4) The Japanese were finally ready to set up a Manchurian puppet state. They only needed a pliable imperial figurehead. This is where Kawashima came in as she was well-acquainted with the deposed Qing Emperor Puyi. She was thus instrumental in persuading him to become a figurehead ruler for Manchukuo.

A picture of a young Kawashima
A young Yoshiko Kawashima

5) Yoshiko Kawashima and her role in the Shanghai Incident of 1932

Although the degree of her involvement is debatable, Kawashima played a significant role in the Shanghai Incident of 1932.

According to Ryukichi Tanaka, who was also Kawashima’s long term lover, he was paid 20,000 yen by the Japanese Army to aggravate tensions between the Japanese and Chinese in Shanghai. He allegedly gave half the money to Kawashima with the instructions to pay people to stage violent riots and brawls. This plot ultimately worked and was instrumental in strengthening Japan’s position in China.

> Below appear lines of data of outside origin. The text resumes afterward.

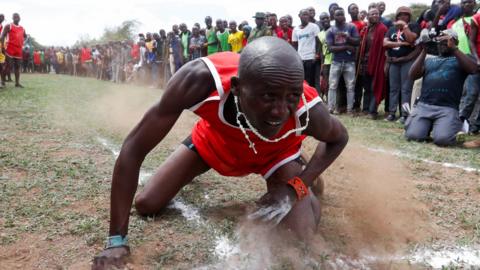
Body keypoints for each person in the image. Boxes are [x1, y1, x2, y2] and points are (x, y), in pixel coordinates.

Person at [92, 37, 348, 269]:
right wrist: (116, 240)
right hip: (214, 144)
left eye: (291, 96)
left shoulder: (308, 109)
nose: (280, 110)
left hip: (277, 155)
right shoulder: (199, 80)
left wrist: (298, 186)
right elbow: (133, 149)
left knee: (298, 234)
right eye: (268, 96)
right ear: (236, 87)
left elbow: (338, 139)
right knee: (147, 204)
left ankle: (303, 175)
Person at [405, 29, 477, 146]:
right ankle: (424, 127)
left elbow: (473, 69)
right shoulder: (430, 60)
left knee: (443, 140)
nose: (442, 42)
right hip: (425, 105)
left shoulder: (462, 58)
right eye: (440, 40)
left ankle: (458, 127)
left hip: (447, 108)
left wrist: (454, 48)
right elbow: (412, 75)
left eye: (446, 39)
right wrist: (424, 50)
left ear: (455, 42)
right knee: (413, 136)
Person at [383, 6, 421, 123]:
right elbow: (385, 43)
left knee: (406, 89)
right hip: (394, 62)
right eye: (400, 14)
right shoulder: (392, 29)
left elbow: (411, 39)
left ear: (409, 16)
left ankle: (405, 114)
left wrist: (404, 27)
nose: (403, 16)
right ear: (397, 16)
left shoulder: (413, 26)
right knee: (393, 88)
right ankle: (392, 113)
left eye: (405, 14)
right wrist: (402, 43)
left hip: (407, 61)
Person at [326, 8, 360, 114]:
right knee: (332, 86)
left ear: (345, 16)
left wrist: (348, 38)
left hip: (349, 62)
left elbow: (357, 41)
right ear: (334, 17)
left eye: (342, 14)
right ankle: (330, 108)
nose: (340, 16)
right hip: (336, 61)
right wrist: (346, 47)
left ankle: (350, 109)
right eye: (338, 15)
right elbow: (331, 48)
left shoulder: (351, 27)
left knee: (350, 86)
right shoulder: (330, 30)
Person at [358, 8, 388, 119]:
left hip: (378, 62)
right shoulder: (366, 29)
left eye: (377, 14)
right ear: (368, 16)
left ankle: (372, 111)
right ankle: (365, 109)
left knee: (375, 86)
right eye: (372, 14)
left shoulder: (382, 29)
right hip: (365, 63)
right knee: (366, 87)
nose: (375, 15)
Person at [460, 6, 480, 134]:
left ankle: (475, 127)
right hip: (476, 61)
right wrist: (477, 59)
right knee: (471, 94)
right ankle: (460, 121)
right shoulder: (476, 19)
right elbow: (471, 42)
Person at [292, 9, 321, 87]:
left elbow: (318, 42)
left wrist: (317, 54)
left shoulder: (314, 27)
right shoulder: (296, 29)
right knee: (302, 80)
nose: (306, 16)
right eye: (304, 14)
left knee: (310, 81)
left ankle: (311, 98)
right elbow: (295, 45)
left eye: (307, 15)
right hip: (300, 59)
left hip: (311, 58)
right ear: (299, 16)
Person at [0, 13, 27, 88]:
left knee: (18, 66)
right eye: (15, 17)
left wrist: (24, 40)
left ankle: (17, 83)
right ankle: (2, 81)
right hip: (10, 49)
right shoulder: (9, 26)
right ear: (12, 18)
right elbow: (2, 36)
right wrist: (2, 47)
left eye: (17, 17)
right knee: (8, 66)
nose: (16, 18)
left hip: (18, 50)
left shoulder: (22, 28)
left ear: (20, 18)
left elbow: (25, 36)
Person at [318, 13, 333, 99]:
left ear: (330, 18)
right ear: (320, 21)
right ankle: (328, 99)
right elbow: (321, 51)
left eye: (327, 18)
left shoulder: (334, 29)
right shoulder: (320, 34)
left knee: (336, 83)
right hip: (326, 61)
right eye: (323, 19)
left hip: (336, 60)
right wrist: (322, 64)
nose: (325, 20)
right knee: (327, 81)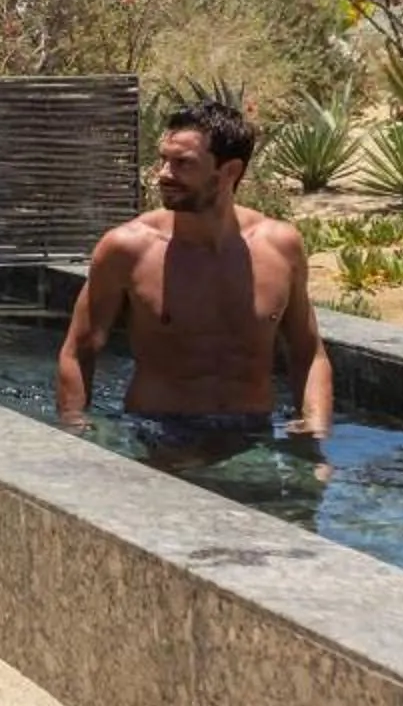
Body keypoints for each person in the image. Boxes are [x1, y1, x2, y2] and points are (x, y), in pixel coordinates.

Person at [55, 96, 331, 468]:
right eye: (163, 159)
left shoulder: (281, 246)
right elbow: (79, 350)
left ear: (229, 171)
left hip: (254, 430)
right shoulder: (127, 248)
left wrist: (313, 440)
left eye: (183, 164)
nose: (164, 174)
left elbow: (308, 353)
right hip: (158, 432)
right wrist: (76, 435)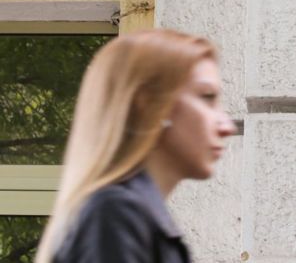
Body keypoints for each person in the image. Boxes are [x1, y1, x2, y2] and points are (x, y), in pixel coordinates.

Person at [35, 29, 236, 263]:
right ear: (149, 105)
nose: (226, 126)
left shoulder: (132, 216)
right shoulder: (116, 213)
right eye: (207, 97)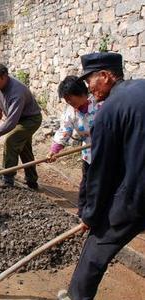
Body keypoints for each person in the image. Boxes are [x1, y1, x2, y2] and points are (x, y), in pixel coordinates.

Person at [58, 52, 145, 300]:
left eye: (90, 80)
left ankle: (77, 296)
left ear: (106, 76)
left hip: (138, 193)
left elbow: (102, 170)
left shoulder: (110, 111)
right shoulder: (140, 89)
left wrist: (91, 214)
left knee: (97, 246)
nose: (88, 87)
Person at [46, 76, 103, 217]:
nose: (69, 102)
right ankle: (82, 214)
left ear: (82, 93)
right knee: (86, 184)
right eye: (66, 100)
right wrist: (54, 150)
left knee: (103, 184)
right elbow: (64, 130)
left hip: (107, 151)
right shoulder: (70, 112)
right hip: (88, 153)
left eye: (70, 98)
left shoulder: (100, 104)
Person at [0, 62, 42, 189]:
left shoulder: (17, 92)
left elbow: (11, 123)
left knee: (11, 140)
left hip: (30, 119)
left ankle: (7, 179)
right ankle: (32, 181)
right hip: (19, 118)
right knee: (24, 148)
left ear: (4, 76)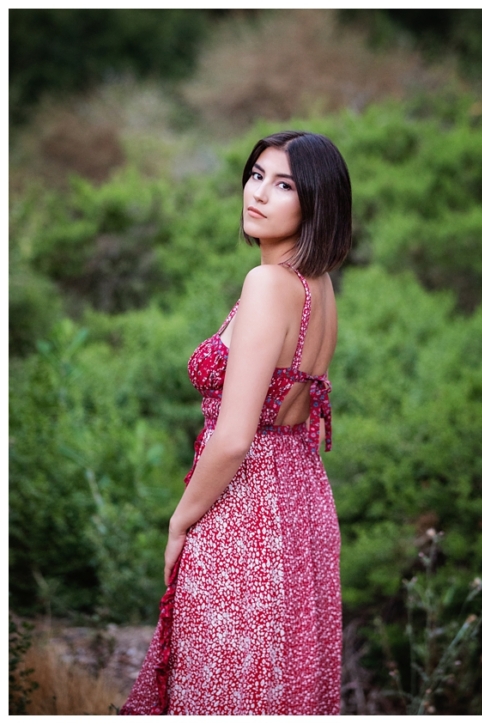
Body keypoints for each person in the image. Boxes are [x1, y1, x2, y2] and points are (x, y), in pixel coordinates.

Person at [122, 131, 351, 714]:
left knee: (225, 688)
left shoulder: (268, 284)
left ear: (316, 202)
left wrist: (179, 523)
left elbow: (233, 438)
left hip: (246, 515)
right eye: (255, 176)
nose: (258, 194)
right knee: (281, 682)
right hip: (303, 506)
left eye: (284, 185)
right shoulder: (317, 287)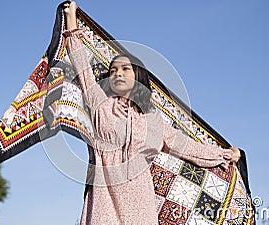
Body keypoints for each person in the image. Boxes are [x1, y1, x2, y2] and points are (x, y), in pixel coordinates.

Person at [63, 2, 241, 224]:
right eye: (113, 71)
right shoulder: (100, 104)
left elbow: (187, 148)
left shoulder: (152, 119)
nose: (118, 73)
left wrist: (224, 155)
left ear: (137, 75)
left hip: (141, 202)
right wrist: (71, 18)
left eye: (125, 69)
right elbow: (82, 68)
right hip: (103, 198)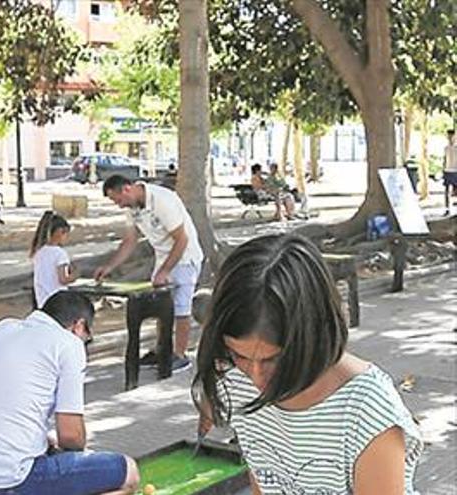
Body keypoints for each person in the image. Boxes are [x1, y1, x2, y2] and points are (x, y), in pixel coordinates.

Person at [192, 234, 423, 493]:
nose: (256, 377)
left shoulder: (367, 411)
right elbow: (265, 479)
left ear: (315, 336)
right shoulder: (235, 379)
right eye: (240, 356)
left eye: (274, 359)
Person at [0, 291, 139, 495]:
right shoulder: (69, 344)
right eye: (87, 338)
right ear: (79, 326)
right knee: (128, 472)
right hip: (2, 480)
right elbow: (71, 436)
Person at [93, 174, 203, 374]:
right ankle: (162, 349)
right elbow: (130, 241)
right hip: (163, 258)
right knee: (161, 308)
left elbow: (182, 239)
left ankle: (180, 354)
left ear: (126, 189)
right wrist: (110, 267)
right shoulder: (132, 208)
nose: (119, 205)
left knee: (180, 309)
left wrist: (165, 271)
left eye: (118, 200)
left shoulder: (162, 200)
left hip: (185, 258)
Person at [30, 211, 78, 309]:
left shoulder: (38, 251)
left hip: (41, 299)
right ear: (60, 232)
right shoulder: (60, 253)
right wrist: (75, 275)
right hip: (58, 300)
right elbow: (63, 279)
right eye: (66, 234)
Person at [443, 129, 457, 216]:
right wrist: (443, 169)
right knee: (446, 190)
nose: (450, 138)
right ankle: (447, 208)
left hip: (456, 170)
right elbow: (444, 159)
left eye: (451, 136)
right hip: (448, 170)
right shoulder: (446, 148)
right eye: (448, 136)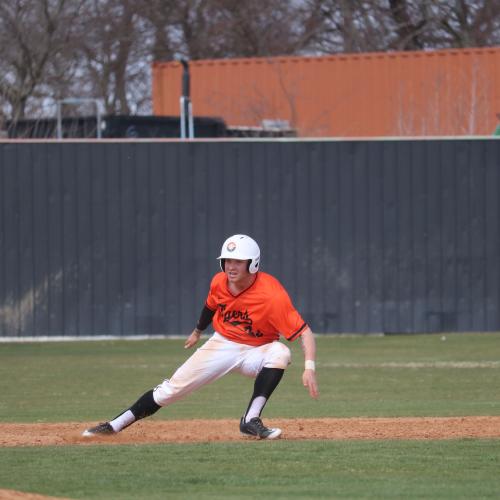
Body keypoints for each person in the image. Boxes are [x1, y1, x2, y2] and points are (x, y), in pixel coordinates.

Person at [83, 234, 319, 440]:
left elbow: (305, 333)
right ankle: (114, 425)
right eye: (227, 260)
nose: (231, 266)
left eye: (238, 261)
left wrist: (309, 367)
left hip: (256, 351)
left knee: (280, 353)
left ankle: (250, 420)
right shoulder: (219, 282)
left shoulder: (271, 295)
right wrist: (197, 331)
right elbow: (210, 307)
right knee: (170, 391)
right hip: (222, 344)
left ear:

Kawashima and Ryukichi Tanaka (centre)

6) The Beauty in Men’s Clothing

The 1933 novel The Beauty in Men’s Clothing is based on the life of Kawashima. However, due to censorship rules, the book was presented as a fictionalised version of her exploits.

7) The Japanese approached Kawashima again; this time to lead an army

Kawashima took command of an army of 3,000-5,000 men while using the alias Jin Bihui. Subsequently, her army was tasked with helping repress Chinese resistance forces in Manchukuo. She was successful in her task and the Japanese were able to quell the rebellion and gain valuable land.

8) Kawashima returned to Tokyo

The people considered her a hero when she got back to Tokyo. She began to enjoy her stardom and attention. Additionally, she often exaggerated her exploits and even considered herself the Manchurian Joan of Arc.

9) However as more and more time went on, her popularity became an annoyance for the Japanese military

Yoshiko Kawashima soon became a popular and well-known figure, making appearances on radio broadcasts and even giving public speeches. The newspapers published several fictional and non-fictional stories of her deeds. However, her increased popularity was creating issues with the Japanese Kwantung Army, as for them her value as an asset had diminished. Additionally, her critical tone against the Japanese military’s policies in Manchukuo diminished her value as a propaganda symbol. Thus by 1940, Kawashima had faded from public sight.

A picture of a young Kawashima

10) She moved from place to place but ultimately settled down in Japanese-occupied Beijing

Towards the end of the 1930s, Kawashima had gotten addicted to opium and her mental state was slowly deteriorating. By 1945, she returned to Japanese-occupied Beijing and stayed there until the end of World War II.

A picture of Kawashima in uniform

11) After Japan’s formal surrender in September 1945, the Chinese forces regained all their lost territories including Beijing.

12) Yoshiko Kawashima- Capture| Execution| Death

Kawashima’s decision to live in Beijing probably wasn’t the best. The thing is Kawashima’s adoptive father had never formally registered her as a Japanese citizen and as per the records, Kawashima was a Chinese citizen who worked for the Japanese military in the invasion of the Chinese lands. And this was unacceptable for the Chinese.
The Chinese Forces then arrested Kawashima. During her trial, the people labelled her a hanjian, or ‘race traitor’. She was subsequently charged with treason and sentenced to be shot. On March 25, 1948, Yoshiko Kawashima was executed by a bullet shot into the back of her head.